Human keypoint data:
--- START ---

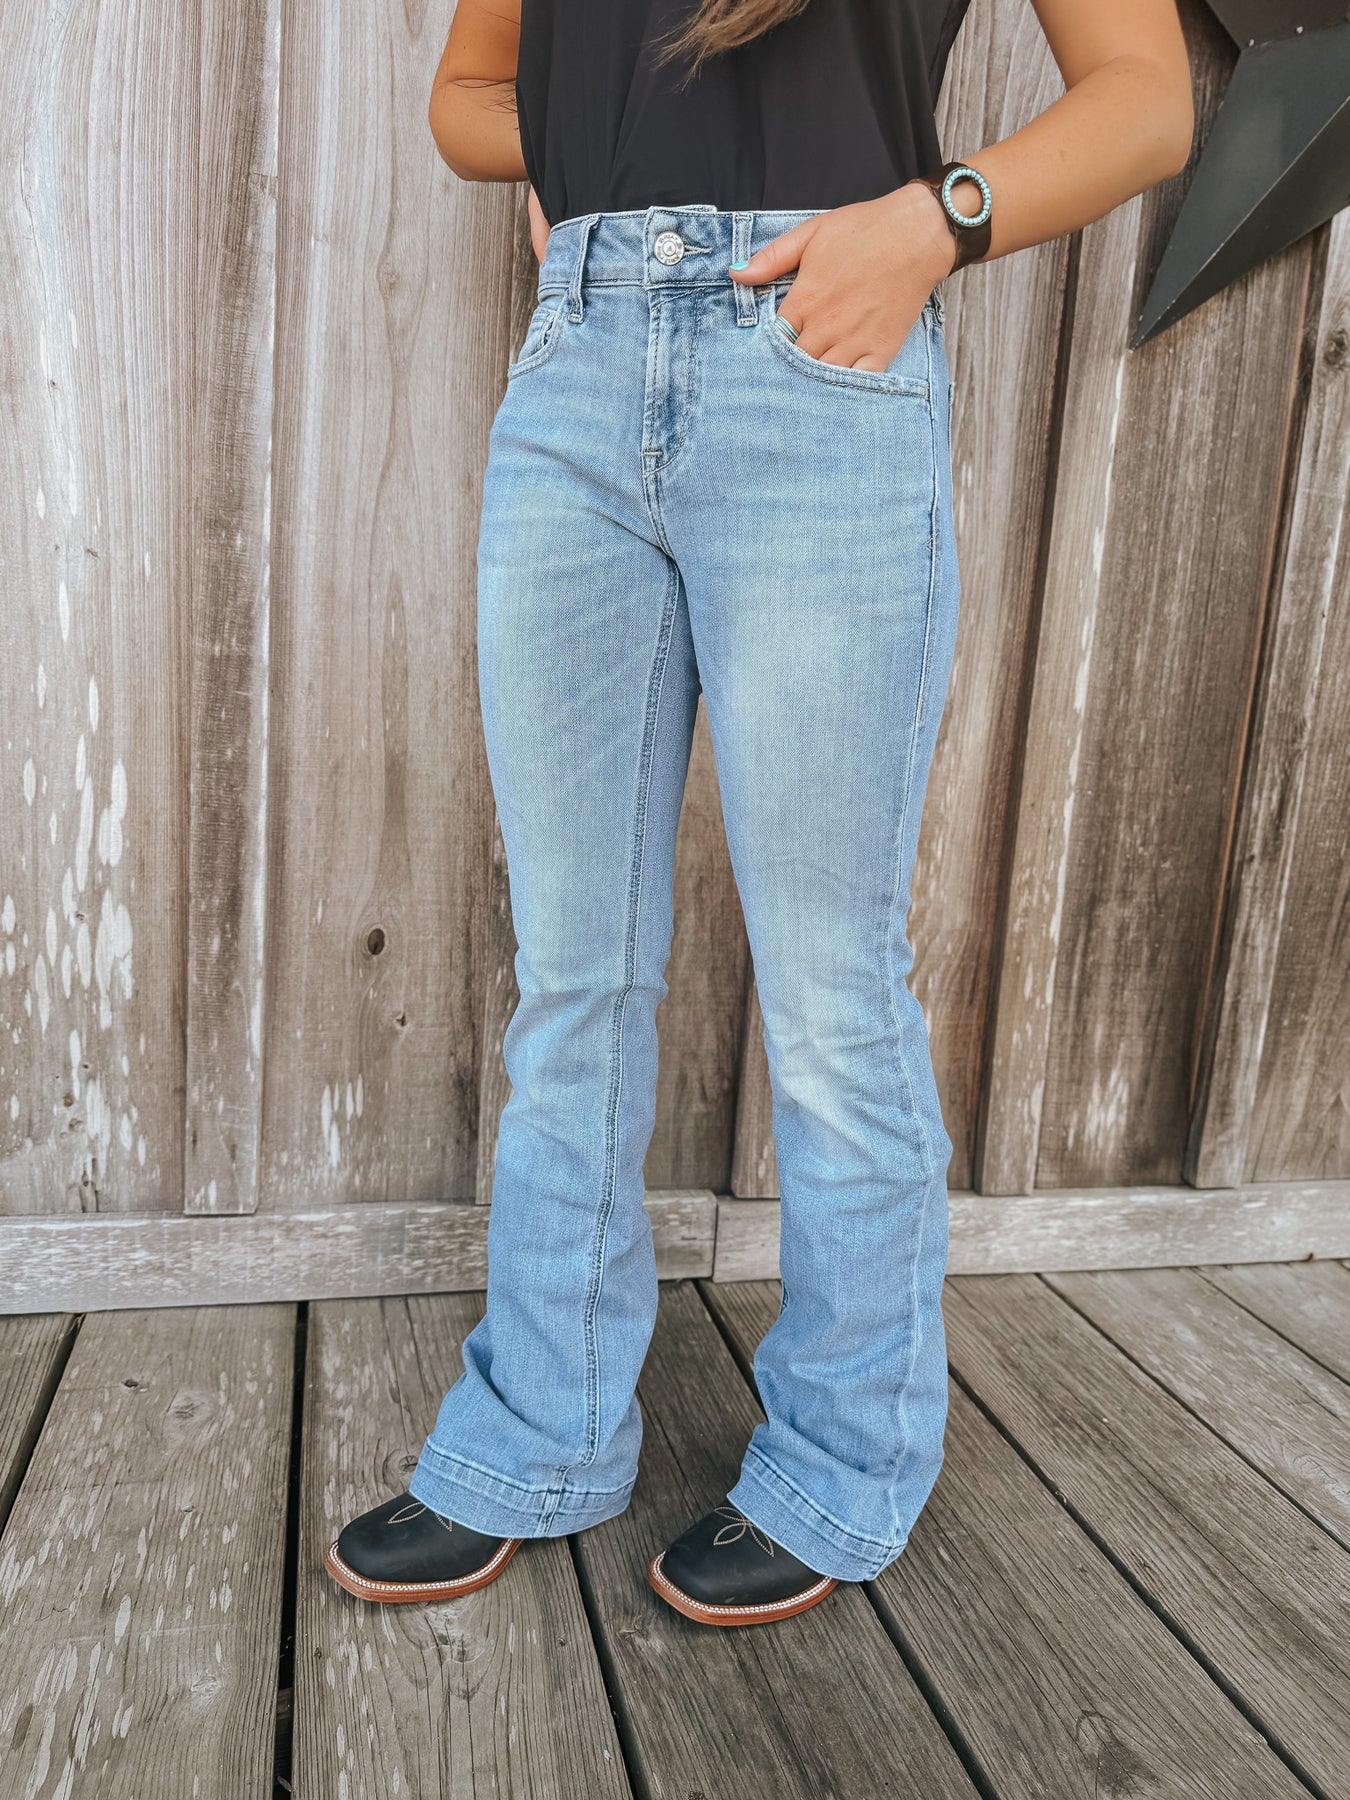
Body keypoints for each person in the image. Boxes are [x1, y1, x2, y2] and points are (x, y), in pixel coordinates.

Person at [324, 0, 1193, 1627]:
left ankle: (841, 1462)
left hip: (816, 365)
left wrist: (931, 223)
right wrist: (579, 165)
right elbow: (466, 95)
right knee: (573, 974)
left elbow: (1146, 98)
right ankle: (538, 1429)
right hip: (578, 375)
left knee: (831, 988)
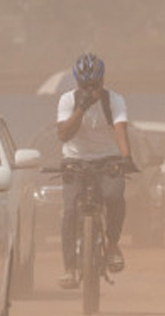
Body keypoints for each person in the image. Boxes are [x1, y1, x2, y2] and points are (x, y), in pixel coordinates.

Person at [56, 53, 137, 289]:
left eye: (95, 84)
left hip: (107, 160)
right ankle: (70, 268)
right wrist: (81, 108)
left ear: (102, 81)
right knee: (70, 210)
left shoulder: (114, 101)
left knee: (114, 196)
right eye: (85, 85)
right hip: (75, 160)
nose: (91, 89)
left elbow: (120, 130)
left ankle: (112, 245)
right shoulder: (67, 101)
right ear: (77, 83)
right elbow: (63, 135)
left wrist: (126, 158)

--- END ---

Beginning with the line that holds "left ankle: (112, 245)" and ending with the last line of the data, copy each line exactly and add nothing.

**Finished task**
left ankle: (112, 245)
right shoulder: (67, 101)
right ear: (77, 83)
right elbow: (63, 135)
left wrist: (126, 158)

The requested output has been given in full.